- Opening Delimiter -

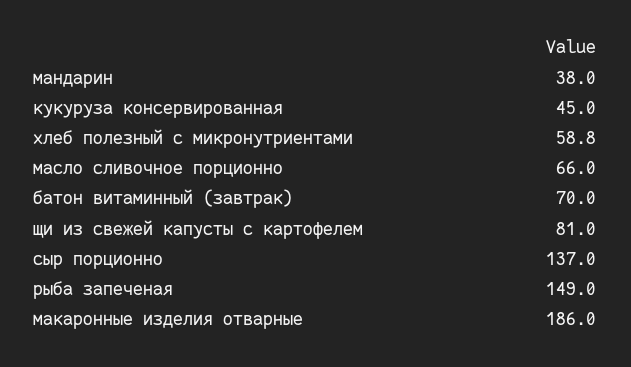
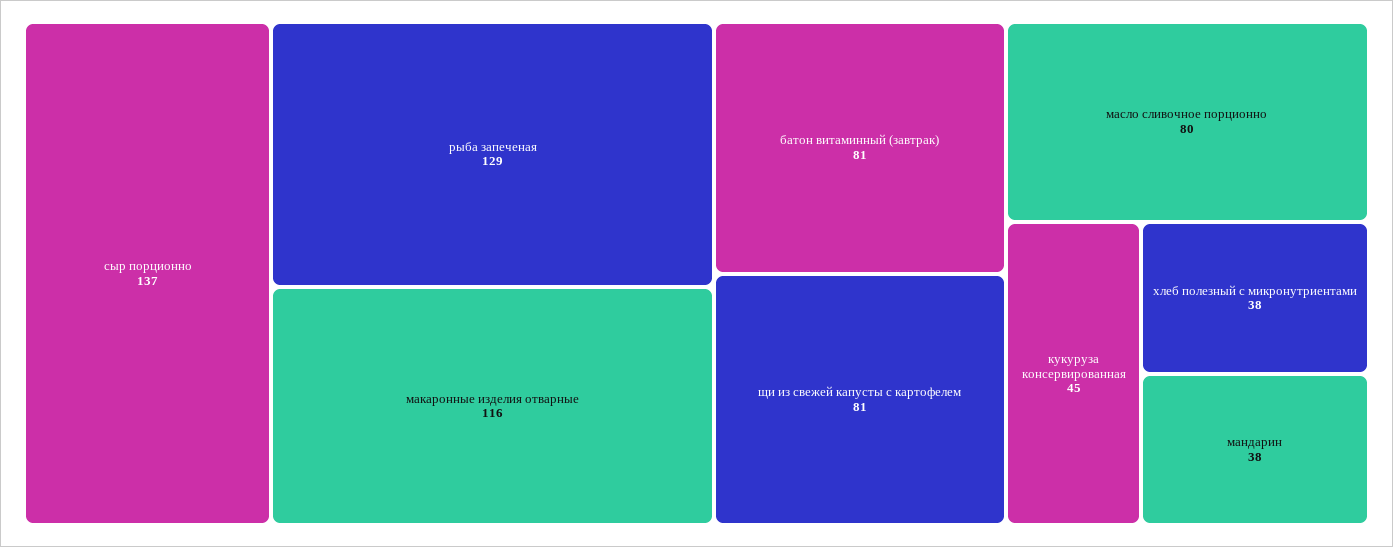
хлеб полезный с микронутриентами: 58.8 -> 38
масло сливочное порционно: 66 -> 80
батон витаминный (завтрак): 70 -> 81
рыба запеченая: 149 -> 129
макаронные изделия отварные: 186 -> 116

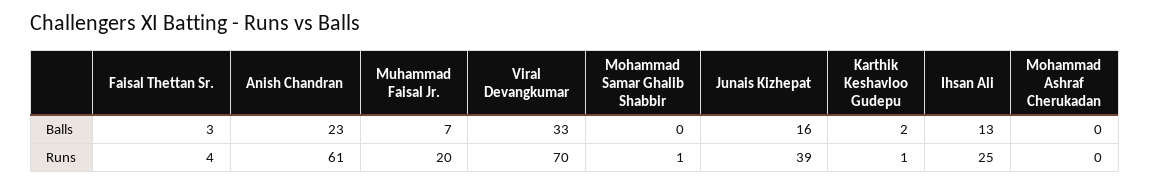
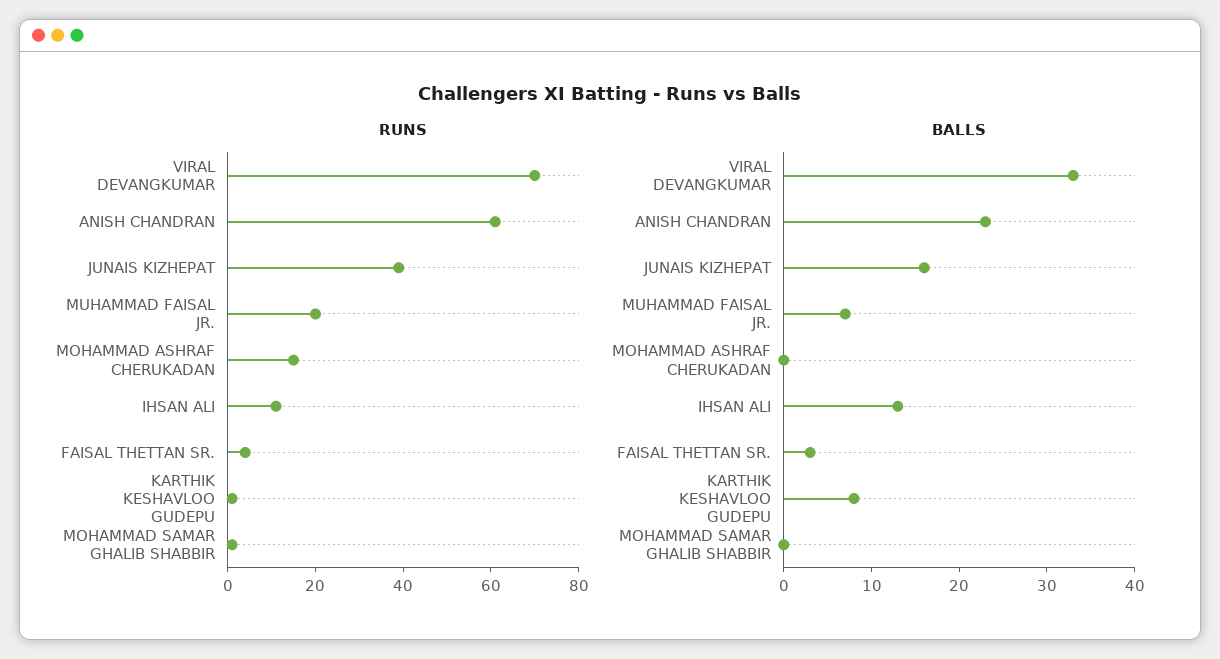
Balls, Karthik Keshavloo Gudepu: 2 -> 8
Runs, Ihsan Ali: 25 -> 10
Runs, Mohammad Ashraf Cherukadan: 0 -> 15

- Closing Delimiter -

Prompt: Find the lines above that contain the word "Runs" and copy each one.

Result below:
Runs, Ihsan Ali: 25 -> 10
Runs, Mohammad Ashraf Cherukadan: 0 -> 15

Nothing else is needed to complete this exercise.